Re: [PATCH v6] vfio error recovery: kernel support
From: Alex Williamson
Date: Thu Apr 06 2017 - 11:31:35 EST
On Thu, 6 Apr 2017 16:49:35 +0800
Cao jin <caoj.fnst@xxxxxxxxxxxxxx> wrote:
> On 04/06/2017 05:56 AM, Michael S. Tsirkin wrote:
> > On Wed, Apr 05, 2017 at 04:54:33PM +0800, Cao jin wrote:
> >> Apparently, I don't have experience to induce non-fatal error, device
> >> error is more of a chance related with the environment(temperature,
> >> humidity, etc) as I understand.
> >
> > I'm not sure how to interpret this statement. I think what Alex is
> > saying is simply that patches should include some justification. They
> > make changes but what are they improving?
> > For example:
> >
> > I tested device ABC in conditions DEF. Without a patch VM
> > stops. With the patches applied VM recovers and proceeds to
> > use the device normally.
> >
> > is one reasonable justification imho.
> >
>
> Got it. But unfortunately, until now, I haven't seen a VM stop caused by
> a real device non-fatal error during device assignment(Only saw real
> fatal errors after start VM).
> On one side, AER error could occur theoretically; on the other side,
> seldom people have seen a VM stop caused by AER. Now I am asked that do
> I have a real evidence or scenario to prove that this patchset is really
> useful? I don't, and we all know it is hard to trigger a real hardware
> error, so, seems I am pushed into the corner. I guess these questions
> also apply for AER driver's author, if the scenario is easy to
> reproduce, there is no need to write aer_inject to fake errors.

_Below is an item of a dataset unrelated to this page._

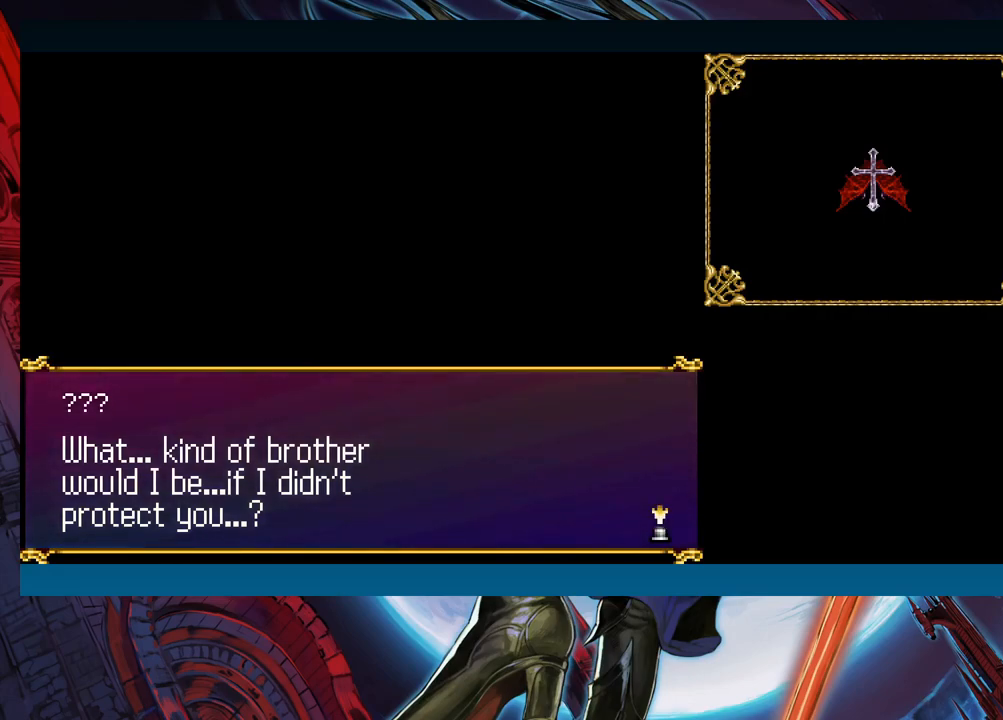
{"buttons": [], "left_stick": "center", "events": [[167, "A", "down"], [300, "A", "up"]]}
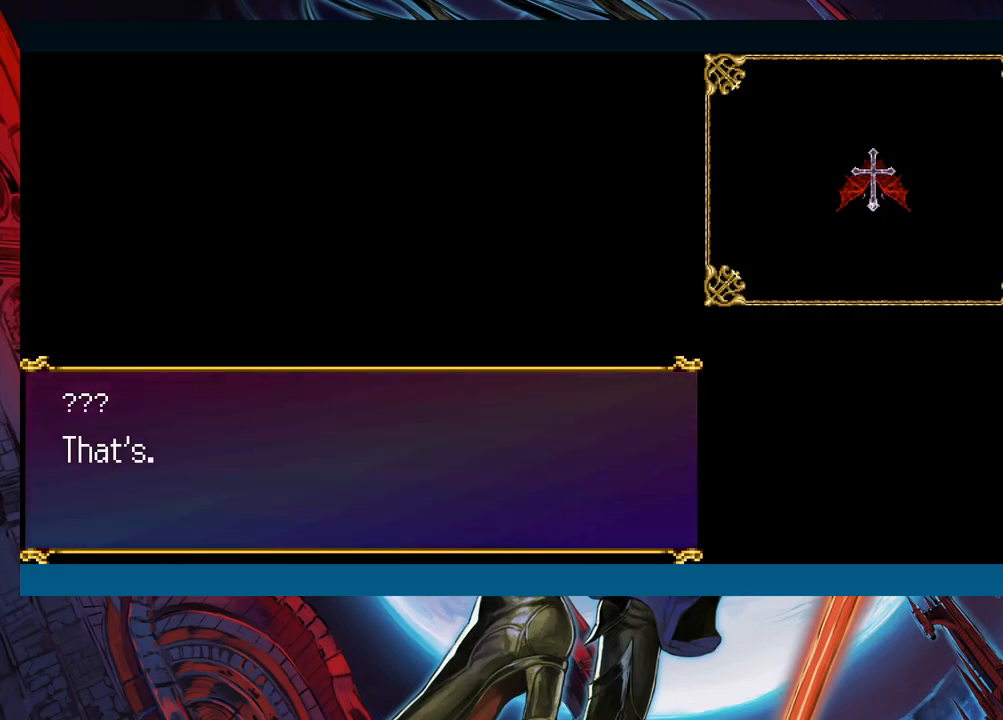
{"buttons": [], "left_stick": "center", "events": [[150, "A", "down"], [300, "A", "up"]]}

Yes, non-fatal errors are rare, so rare in fact that I wonder if
anything actually implements them. Could we take a survey of Linux
drivers with AER support and see which ones actually do anything useful
on a non-fatal error? I know fatal errors exist, I've seen them. The
situation I want to avoid is adding non-fatal AER support that never
gets used and just gets in the way of the next attempt to support fatal
error recovery. We're extending the user ABI here, which means that
for any feature we add, we need to consider how we'll support it long
term and how we'll deprecate it or further extend it when the next
level of support comes. I'm reluctant to add code that only partially
solves a problem and only addresses the side of the problem that we're
not even sure occurs. Thanks,
Alex